12. Aprovecha el calor residual
Si utilizas horno o vitrocerámica, puedes apagarlos unos minutos antes de terminar la cocción. El calor acumulado suele ser suficiente para finalizar muchas recetas.
13. Cocina con tapa
Además de ahorrar tiempo, cocinar con las ollas tapadas reduce la energía necesaria para alcanzar y mantener la temperatura.
14. Ajusta correctamente la calefacción y el aire acondicionado
Cada grado adicional supone un incremento importante del consumo.
Como referencia:
- Invierno: alrededor de 20 o 21 °C.
- Verano: entre 25 y 26 °C.
15. Mejora el aislamiento de la vivienda
Sellar pequeñas rendijas en puertas y ventanas evita pérdidas de calor en invierno y de frío en verano. En muchos casos basta con instalar burletes.
16. Limpia los filtros del aire acondicionado
Los filtros sucios reducen la eficiencia del aparato y obligan al motor a trabajar más.
17. Utiliza ventiladores cuando sea suficiente
En muchas ocasiones un ventilador permite mantener una temperatura agradable consumiendo mucha menos electricidad que un aire acondicionado.
18. Apaga completamente el ordenador
Si no vas a utilizarlo durante varias horas, es preferible apagarlo que dejarlo suspendido. Lo mismo ocurre con monitores e impresoras.
19. Controla tu consumo
Muchos enchufes inteligentes permiten conocer cuánta electricidad consume cada aparato. Esta información ayuda a detectar qué electrodomésticos gastan más de lo esperado.

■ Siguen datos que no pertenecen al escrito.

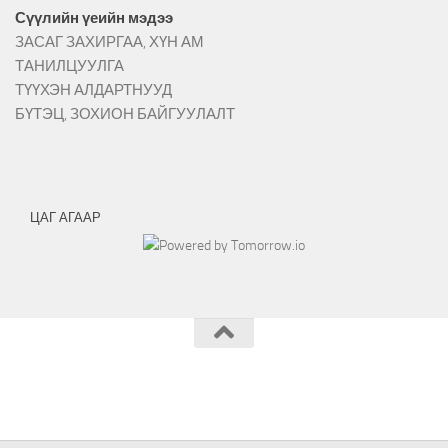
Сүүлийн үеийн мэдээ
ЗАСАГ ЗАХИРГАА, ХҮН АМ
ТАНИЛЦУУЛГА
ТҮҮХЭН АЛДАРТНУУД
БҮТЭЦ, ЗОХИОН БАЙГУУЛАЛТ
ЦАГ АГААР
Архангай аймгийн Тариат сумын ЗДТГ © 2026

20. Revisa tu tarifa eléctrica
A veces el ahorro no depende solo del consumo. Comparar tarifas y ajustar la potencia contratada puede reducir la factura sin cambiar ningún hábito.
Productos que ayudan a ahorrar electricidad
Algunos dispositivos pueden facilitar el ahorro energético:
- Bombillas LED.
- Regletas con interruptor.
- Enchufes inteligentes.
- Termostatos inteligentes.
- Burletes para puertas y ventanas.
- Detectores de presencia para iluminación.
- Programadores horarios.
- Medidores de consumo eléctrico.
Son pequeñas inversiones que suelen amortizarse rápidamente.
Errores habituales
Estos son algunos fallos muy comunes:
- Dejar cargadores enchufados permanentemente.
- Abrir el frigorífico durante mucho tiempo.
- Utilizar el aire acondicionado con ventanas abiertas.
- Poner la calefacción demasiado alta.
- Encender luces innecesarias.
- No realizar el mantenimiento de los electrodomésticos.
Corregir estos pequeños hábitos puede tener un impacto importante en el consumo anual.
Ahorrar electricidad no significa renunciar al confort. La combinación de buenos hábitos, electrodomésticos eficientes y un uso inteligente de la energía permite reducir notablemente el consumo sin apenas esfuerzo.
Cada pequeño cambio suma. Y además de notarlo en la factura de la luz, también estarás contribuyendo a un uso más responsable de los recursos energéticos.